# What you need to do
Look below for the lines from the one with "ing Unbound" to the one with "about what we", and copy exactly those lines, both ends included.

[[ Records shown, beginning ]]

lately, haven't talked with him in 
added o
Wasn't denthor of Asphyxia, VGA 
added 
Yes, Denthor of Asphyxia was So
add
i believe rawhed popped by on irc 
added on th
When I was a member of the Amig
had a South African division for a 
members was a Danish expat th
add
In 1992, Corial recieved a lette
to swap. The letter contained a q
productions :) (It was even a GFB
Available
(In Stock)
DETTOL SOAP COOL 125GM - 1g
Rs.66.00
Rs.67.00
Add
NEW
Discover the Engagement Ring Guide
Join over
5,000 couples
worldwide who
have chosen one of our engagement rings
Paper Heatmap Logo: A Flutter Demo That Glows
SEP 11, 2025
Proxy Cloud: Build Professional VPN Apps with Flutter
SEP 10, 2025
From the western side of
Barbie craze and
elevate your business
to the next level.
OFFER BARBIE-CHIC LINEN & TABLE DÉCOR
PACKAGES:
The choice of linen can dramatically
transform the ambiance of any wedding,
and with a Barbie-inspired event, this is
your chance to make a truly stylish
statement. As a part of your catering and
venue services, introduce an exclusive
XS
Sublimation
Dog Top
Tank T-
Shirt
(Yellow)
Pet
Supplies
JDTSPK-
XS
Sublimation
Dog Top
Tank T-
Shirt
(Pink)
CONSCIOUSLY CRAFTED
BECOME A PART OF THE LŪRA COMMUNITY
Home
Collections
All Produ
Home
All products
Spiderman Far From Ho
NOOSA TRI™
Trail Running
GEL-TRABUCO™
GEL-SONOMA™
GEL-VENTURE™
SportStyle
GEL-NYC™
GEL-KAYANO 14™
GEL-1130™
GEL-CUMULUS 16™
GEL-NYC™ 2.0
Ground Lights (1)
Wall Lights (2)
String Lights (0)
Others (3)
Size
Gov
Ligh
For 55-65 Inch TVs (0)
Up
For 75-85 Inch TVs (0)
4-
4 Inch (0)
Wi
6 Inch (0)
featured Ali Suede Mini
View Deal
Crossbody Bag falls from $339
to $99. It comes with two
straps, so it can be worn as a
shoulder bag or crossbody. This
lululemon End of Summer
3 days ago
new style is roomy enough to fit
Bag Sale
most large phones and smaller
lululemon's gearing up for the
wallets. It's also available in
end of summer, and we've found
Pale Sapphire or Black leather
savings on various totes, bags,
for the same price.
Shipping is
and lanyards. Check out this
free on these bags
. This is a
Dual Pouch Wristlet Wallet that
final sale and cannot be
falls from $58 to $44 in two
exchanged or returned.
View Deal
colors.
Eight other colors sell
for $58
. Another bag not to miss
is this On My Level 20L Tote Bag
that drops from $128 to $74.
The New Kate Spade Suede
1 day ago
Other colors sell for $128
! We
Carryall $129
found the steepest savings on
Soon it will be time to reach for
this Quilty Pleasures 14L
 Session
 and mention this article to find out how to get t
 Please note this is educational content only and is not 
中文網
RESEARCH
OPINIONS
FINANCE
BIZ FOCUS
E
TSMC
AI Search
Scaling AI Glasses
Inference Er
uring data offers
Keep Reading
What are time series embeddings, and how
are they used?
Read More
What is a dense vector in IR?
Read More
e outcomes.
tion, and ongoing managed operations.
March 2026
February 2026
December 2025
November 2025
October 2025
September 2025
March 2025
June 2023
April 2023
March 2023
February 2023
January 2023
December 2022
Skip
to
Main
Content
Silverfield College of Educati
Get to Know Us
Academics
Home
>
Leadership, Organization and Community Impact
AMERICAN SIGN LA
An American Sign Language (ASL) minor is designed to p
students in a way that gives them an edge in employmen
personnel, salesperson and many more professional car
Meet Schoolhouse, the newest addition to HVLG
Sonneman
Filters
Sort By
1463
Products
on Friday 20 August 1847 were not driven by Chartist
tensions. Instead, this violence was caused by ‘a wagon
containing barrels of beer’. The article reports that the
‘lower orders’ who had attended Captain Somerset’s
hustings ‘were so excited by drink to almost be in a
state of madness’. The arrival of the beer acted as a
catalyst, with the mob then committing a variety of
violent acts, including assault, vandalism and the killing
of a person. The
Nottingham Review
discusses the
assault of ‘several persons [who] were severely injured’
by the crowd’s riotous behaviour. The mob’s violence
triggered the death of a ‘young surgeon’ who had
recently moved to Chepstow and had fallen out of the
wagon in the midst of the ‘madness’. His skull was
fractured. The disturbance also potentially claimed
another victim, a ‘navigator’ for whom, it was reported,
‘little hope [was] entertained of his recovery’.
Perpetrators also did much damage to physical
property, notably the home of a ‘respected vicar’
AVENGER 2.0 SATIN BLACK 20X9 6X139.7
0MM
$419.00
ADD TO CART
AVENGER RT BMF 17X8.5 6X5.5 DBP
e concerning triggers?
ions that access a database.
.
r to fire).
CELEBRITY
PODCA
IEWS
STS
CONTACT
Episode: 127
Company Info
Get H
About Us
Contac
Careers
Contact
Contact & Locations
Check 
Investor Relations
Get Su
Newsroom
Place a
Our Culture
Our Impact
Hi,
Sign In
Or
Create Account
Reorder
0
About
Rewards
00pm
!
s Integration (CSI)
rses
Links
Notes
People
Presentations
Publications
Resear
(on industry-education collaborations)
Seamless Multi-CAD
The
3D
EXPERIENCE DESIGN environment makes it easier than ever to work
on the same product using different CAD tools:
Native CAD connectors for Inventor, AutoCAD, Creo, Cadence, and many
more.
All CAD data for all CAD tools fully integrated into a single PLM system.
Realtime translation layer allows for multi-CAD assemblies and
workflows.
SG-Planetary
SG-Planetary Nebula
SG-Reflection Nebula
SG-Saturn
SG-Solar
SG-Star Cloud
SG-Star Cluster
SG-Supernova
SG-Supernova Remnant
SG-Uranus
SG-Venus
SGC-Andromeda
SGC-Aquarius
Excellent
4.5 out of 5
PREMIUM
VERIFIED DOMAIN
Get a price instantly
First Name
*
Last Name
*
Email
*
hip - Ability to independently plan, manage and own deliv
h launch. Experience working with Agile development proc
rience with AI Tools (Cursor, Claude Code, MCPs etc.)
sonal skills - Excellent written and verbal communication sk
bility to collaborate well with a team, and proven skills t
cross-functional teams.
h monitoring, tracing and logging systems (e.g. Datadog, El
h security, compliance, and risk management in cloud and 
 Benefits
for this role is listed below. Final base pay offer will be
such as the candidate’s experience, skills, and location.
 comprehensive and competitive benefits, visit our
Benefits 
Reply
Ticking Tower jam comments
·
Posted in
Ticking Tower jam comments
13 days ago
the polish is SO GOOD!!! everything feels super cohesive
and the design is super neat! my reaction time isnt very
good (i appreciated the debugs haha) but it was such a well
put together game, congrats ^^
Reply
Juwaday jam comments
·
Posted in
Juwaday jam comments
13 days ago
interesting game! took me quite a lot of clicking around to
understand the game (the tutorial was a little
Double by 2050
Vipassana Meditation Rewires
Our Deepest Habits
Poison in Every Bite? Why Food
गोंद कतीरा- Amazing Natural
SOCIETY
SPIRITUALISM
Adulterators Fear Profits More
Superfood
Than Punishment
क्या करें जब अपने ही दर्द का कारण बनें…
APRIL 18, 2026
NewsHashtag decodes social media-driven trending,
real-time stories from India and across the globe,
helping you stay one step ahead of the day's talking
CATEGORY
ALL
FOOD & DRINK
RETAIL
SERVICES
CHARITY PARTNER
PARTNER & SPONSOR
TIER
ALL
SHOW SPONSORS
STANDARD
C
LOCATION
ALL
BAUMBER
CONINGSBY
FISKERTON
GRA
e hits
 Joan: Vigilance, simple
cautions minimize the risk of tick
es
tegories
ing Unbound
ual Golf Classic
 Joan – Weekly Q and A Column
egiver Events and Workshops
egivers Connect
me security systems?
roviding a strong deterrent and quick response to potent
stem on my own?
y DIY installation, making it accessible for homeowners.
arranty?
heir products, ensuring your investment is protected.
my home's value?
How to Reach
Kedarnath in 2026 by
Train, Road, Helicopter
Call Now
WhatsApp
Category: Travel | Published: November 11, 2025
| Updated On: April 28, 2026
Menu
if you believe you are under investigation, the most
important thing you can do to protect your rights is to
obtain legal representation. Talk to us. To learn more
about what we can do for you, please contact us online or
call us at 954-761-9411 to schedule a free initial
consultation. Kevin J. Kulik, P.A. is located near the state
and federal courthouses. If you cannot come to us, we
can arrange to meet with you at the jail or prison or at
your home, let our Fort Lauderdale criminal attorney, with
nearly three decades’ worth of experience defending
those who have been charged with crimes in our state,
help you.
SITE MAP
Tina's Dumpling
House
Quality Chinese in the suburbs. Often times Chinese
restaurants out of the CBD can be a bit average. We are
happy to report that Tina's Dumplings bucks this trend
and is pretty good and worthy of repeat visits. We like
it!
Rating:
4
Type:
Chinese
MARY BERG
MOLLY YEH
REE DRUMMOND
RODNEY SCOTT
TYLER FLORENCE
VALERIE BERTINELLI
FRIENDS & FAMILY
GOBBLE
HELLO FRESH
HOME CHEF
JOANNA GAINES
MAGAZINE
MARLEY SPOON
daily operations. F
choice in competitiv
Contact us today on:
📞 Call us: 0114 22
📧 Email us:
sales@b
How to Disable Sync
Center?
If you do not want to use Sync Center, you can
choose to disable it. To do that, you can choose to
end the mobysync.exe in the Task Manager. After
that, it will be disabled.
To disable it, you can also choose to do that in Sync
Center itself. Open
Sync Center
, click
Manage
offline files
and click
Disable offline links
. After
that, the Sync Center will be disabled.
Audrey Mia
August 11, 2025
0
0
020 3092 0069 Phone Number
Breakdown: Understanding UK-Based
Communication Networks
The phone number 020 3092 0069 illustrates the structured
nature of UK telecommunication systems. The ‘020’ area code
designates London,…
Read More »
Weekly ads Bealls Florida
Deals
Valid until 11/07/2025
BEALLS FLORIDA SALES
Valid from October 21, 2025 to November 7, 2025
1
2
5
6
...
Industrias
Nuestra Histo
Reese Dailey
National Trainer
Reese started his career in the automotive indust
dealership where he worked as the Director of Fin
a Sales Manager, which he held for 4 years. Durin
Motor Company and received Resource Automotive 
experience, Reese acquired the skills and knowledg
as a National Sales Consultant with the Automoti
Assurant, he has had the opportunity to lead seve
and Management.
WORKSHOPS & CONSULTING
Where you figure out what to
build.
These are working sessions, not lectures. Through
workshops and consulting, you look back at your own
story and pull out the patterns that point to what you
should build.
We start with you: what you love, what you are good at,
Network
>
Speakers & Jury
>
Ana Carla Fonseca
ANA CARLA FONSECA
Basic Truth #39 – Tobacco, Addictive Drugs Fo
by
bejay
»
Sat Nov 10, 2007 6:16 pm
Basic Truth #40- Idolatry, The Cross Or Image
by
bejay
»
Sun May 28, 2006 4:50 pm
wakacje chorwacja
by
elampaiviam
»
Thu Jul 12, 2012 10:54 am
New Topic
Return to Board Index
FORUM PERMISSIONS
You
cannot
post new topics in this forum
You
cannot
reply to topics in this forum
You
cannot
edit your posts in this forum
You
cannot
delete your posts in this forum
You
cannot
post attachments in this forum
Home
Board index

[[ Records shown, end ]]

# Expected output
ing Unbound
ual Golf Classic
 Joan – Weekly Q and A Column
egiver Events and Workshops
egivers Connect
me security systems?
roviding a strong deterrent and quick response to potent
stem on my own?
y DIY installation, making it accessible for homeowners.
arranty?
heir products, ensuring your investment is protected.
my home's value?
How to Reach
Kedarnath in 2026 by
Train, Road, Helicopter
Call Now
WhatsApp
Category: Travel | Published: November 11, 2025
| Updated On: April 28, 2026
Menu
if you believe you are under investigation, the most
important thing you can do to protect your rights is to
obtain legal representation. Talk to us. To learn more
about what we can do for you, please contact us online or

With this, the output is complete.